Since then, mathematicians have been very creative in adopting diagonalization as a framework to prove impossibility results (in this case, impossibility of enumerating elements of \((0, 1)\)). Many other sets have also been discovered whose uncountability may be proven similarly by diagonalization.

Also, now that we know a set that is uncountable, there is a second way to show uncountability:

Theorem: Supersets of Uncountable Sets are Uncountable

Exactly what the title says :)

This is a contraposition to the fact that subsets of countable sets are countable. Again, this is intuitive because if a set is already uncountable, any set that contains it as a subset must be no smaller, and hence also uncountable.

So, as a corollary, the set of real numbers \(\mathbb{R}\) must be uncountable, since it already contains an uncountable subset \((0, 1)\).

In summary, finite sets have finite cardinalities. Sets with the same cardinality with \(\mathbb{Z}^+\) are known as countably infinite sets and their cardinality is denoted \(\aleph_0\). Uncountable sets are intuitively larger than countably infinite sets. Now, is there any cardinality that is larger than all the finite ones (i.e. transfinite), but smaller than \(\aleph_0\)? The answer is no.

Theorem: The transfinite cardinal number \(\aleph_0\) is the “Smallest Infinity”

Every infinite set has a countably infinite subset.

The intuition is that if \(S\) is an infinite set, then \(S\) has an infinite supply of elements, allowing us to construct an infinite sequence by repeatedly listing down a previously-unlisted element of \(S\). We can then let \(A\subseteq S\) be the set of elements that appears (exactly once) in such an infinite sequence. If \(S\) is countably infinite, then in fact \(A = S\). If \(S\) is uncountable, then our listing will always miss out on some (in fact, uncountably many) of its elements. In the function view, this is equivalent as constructing an injection from \(\mathbb{Z}^+\) to \(S\). The range of this injection, namely \(A\), is exactly a countably infinite subset of \(S\).

Summary#

Beyond the finite sets, the smallest transfinite cardinal number is \(\aleph_0\).
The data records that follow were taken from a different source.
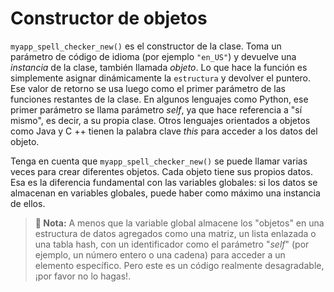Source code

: # Constructor de objetos

`myapp_spell_checker_new()` es el constructor de la clase. Toma un parámetro de código de idioma (por ejemplo `"en_US"`) y devuelve una *instancia* de la clase, también llamada *objeto*. Lo que hace la función es simplemente asignar dinámicamente la `estructura` y devolver el puntero. Ese valor de retorno se usa luego como el primer parámetro de las funciones restantes de la clase. En algunos lenguajes como Python, ese primer parámetro se llama parámetro *self*, ya que hace referencia a "sí mismo", es decir, a su propia clase. Otros lenguajes orientados a objetos como Java y C ++ tienen la palabra clave *this* para acceder a los datos del objeto.

Tenga en cuenta que `myapp_spell_checker_new()` se puede llamar varias veces para crear diferentes objetos. Cada objeto tiene sus propios datos. Esa es la diferencia fundamental con las variables globales: si los datos se almacenan en variables globales, puede haber como máximo una instancia de ellos.

> **📌 Nota:** A menos que la variable global almacene los "objetos" en una estructura de datos agregados como una matriz, un lista enlazada o una tabla hash, con un identificador como el parámetro "*self*" (por ejemplo, un número entero o una cadena) para acceder a un elemento específico. Pero este es un código realmente desagradable, ¡por favor no lo hagas!.

<!-- POR HACER explicar new() (asignación en el montón) vs init() (asignación en la pila) y dar un ejemplo con init(). Pero el ejemplo también requiere el código *.c, por lo que quizás sea mejor agregar la explicación en una subsección posterior. -->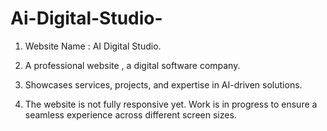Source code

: # Ai-Digital-Studio-
1) Website Name : AI Digital Studio.

2) A professional website , a digital software company.

3) Showcases services, projects, and expertise in AI-driven solutions.

4) The website is not fully responsive yet. Work is in progress to ensure a seamless experience across different screen sizes.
This is the cardinality of \(\mathbb{Z}^+\) as well as a bunch of other sets, known collectively as the countably infinite sets. In the function view, there are bijections between these sets and \(\mathbb{Z}^+\). In the sequence view, a set \(A\) is countably infinite if and only if there exists an infinite sequence \(a_1, a_2, \cdots\) in which every \(a_i\) is an element of \(A\), and every element of \(A\) appears exactly once. Beyond countably infinite sets are the uncountable sets.

In terms of techniques, to show that a set \(A\) is countable, it suffices to find a sequence in which every element of \(A\) appears. In the function view, it suffices to find a surjection from a known countably infinite set to \(A\). Usually this is done alongside showing that the set is infinite, which is relatively simple.

To show that a set \(A\) is uncountable, we either use the technique of diagonalization, or show that \(A\) is a superset of some known uncountable set.

There are various pragmatic results we know regarding the relationships between countability, countably infinity, and uncountability. There are also various sets of numbers known to be countably infinite, such as \(\mathbb{Z}^+\), \(\mathbb{N}\), \(\mathbb{Q}\), \(\mathbb{Z}^+\times\mathbb{Z}^+\), and various sets known to be uncountable, such as \((0, 1)\) and \(\mathbb{R}\).